Laboratory studies show that allicin reduces cholesterol production by inhibiting HMG-CoA reductase enzyme in the liver cells. Further, it also found to have anti-bacterial, anti-viral and anti-fungal activities.
Allicin also decreases blood vessel stiffness by release of nitric oxide (NO); thereby bring reduction in the total blood pressure. It also blocks platelet clot formation and has fibrinolytic action in the blood vessels, which helps decrease overall risk of coronary artery disease (CAD), peripheral vascular diseases (PVD), and stroke.
Leeks are great source of minerals and vitamins that are essential for optimum health. Their leafy stems indeed contain several vital vitamins such as pyridoxine, folic acid, niacin, riboflavin, and thiamin in healthy proportions. 100 g fresh stalks provide 64 µg of folates. Folic acid is essential for DNA synthesis and cell division. Their adequate levels in the diet during pregnancy can help prevent neural tube defects in the newborn babies.
In addition, leeks are one of the good source of vitamin A (1667 IU or 55% of RDA per 100 g) and other flavonoid phenolic anti-oxidants such as carotenes, xanthin, and lutein. They also have some other essential vitamins such as vitamin C, K, and vitamin E. Vitamin C helps body develop resistance against infectious agents and scavenge harmful, pro-inflammatory free radicals. Further, its stalks have small amounts of minerals such as potassium, iron, calcium, magnesium, manganese, zinc, and selenium.
Often overlooked in leeks is their important concentration of the B vitamin folate. Folate is present in leeks in one of its bioactive forms (5-methyltetrahydrofolate, or 5MTHF) and it is present throughout the plant (including the full leaf portion, not only the lower leaf and bulb).
Fresh leeks should be stored unwashed and untrimmed in the refrigerator, where they will keep fresh for between one and two weeks.

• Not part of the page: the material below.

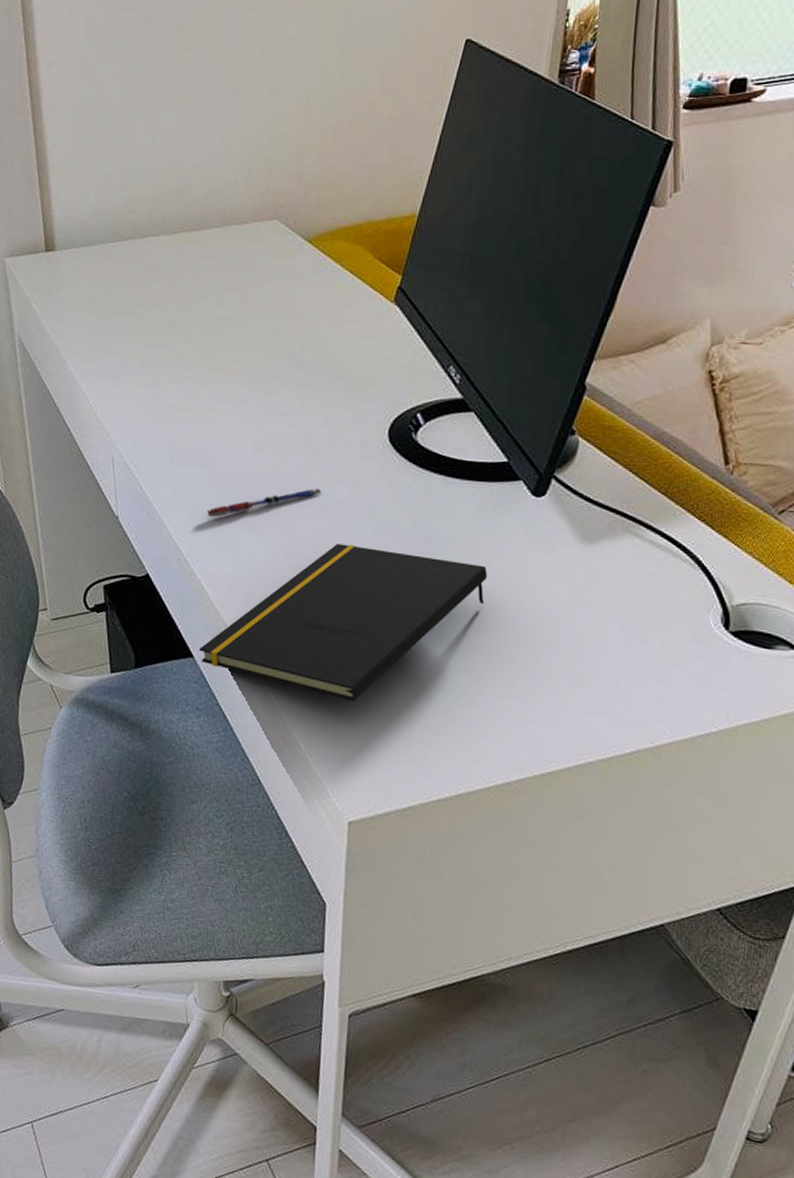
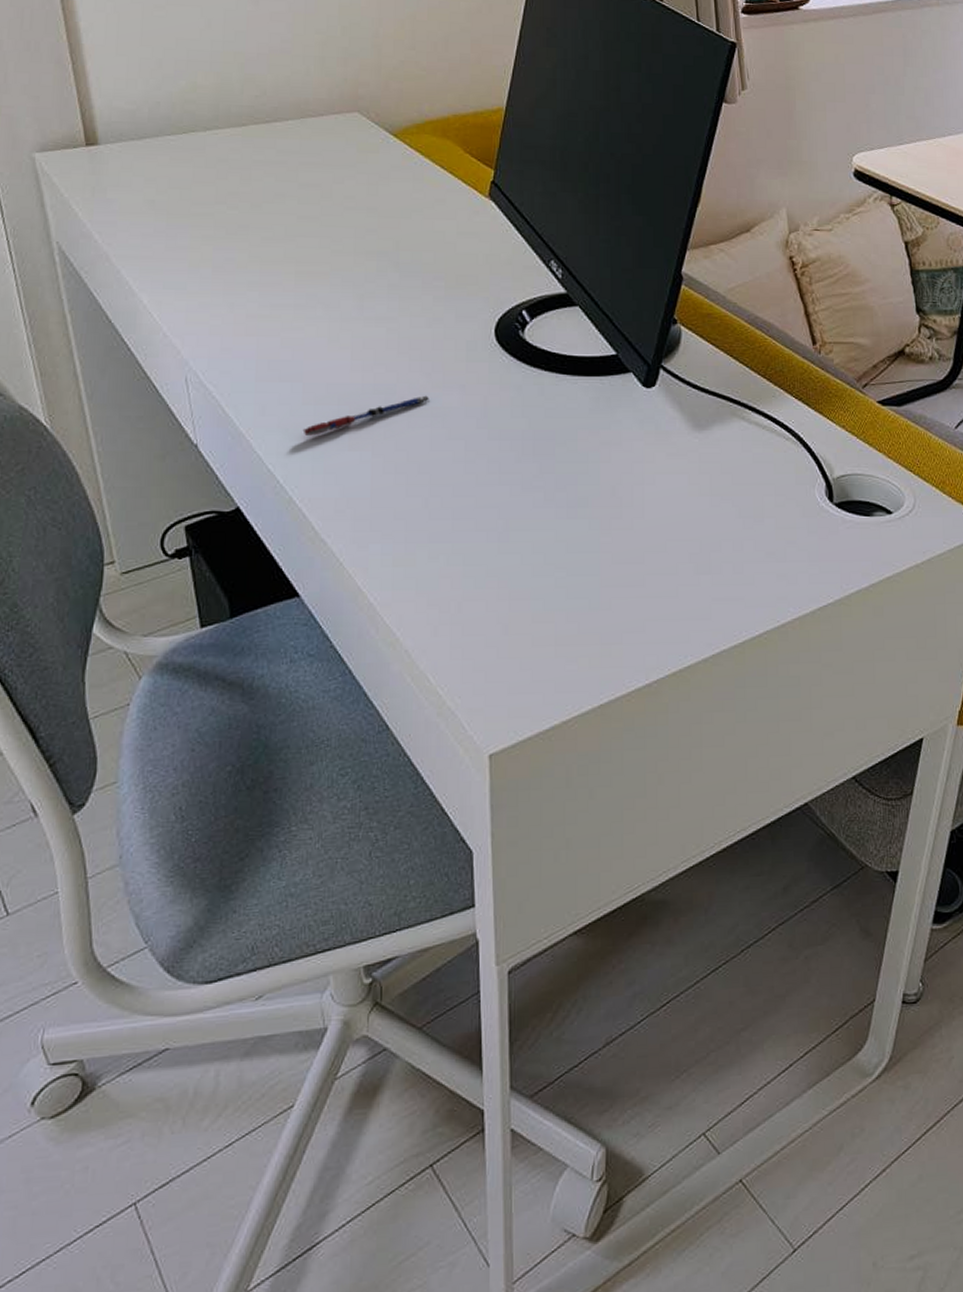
notepad: present [199,544,488,701] -> none [306,453,608,622]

Wrapping them loosely in a plastic bag will help them to retain moisture.
Tips for Preparing Leeks - Cut off green tops of leeks and remove outer tough leaves. Cut off root and cut leeks in half lengthwise. Fan out the leeks and rinse well under running water, leaving them intact. Cut leeks into 2-inch lengths. Holding the leek sections cut side up, cut lengthwise so that you end up with thin strips, known as the chiffonade cut, slicing until you reach the green portion. Make sure slices are cut very thin to shorten cooking time. Let leeks sit for at least 5 minutes before cooking.
With a more delicate and sweeter flavor than onions, leeks add a subtle touch to recipes without overpowering the other flavors that are present. Although leeks are available throughout the year they are in season from the fall through the early part of spring when they are at their best.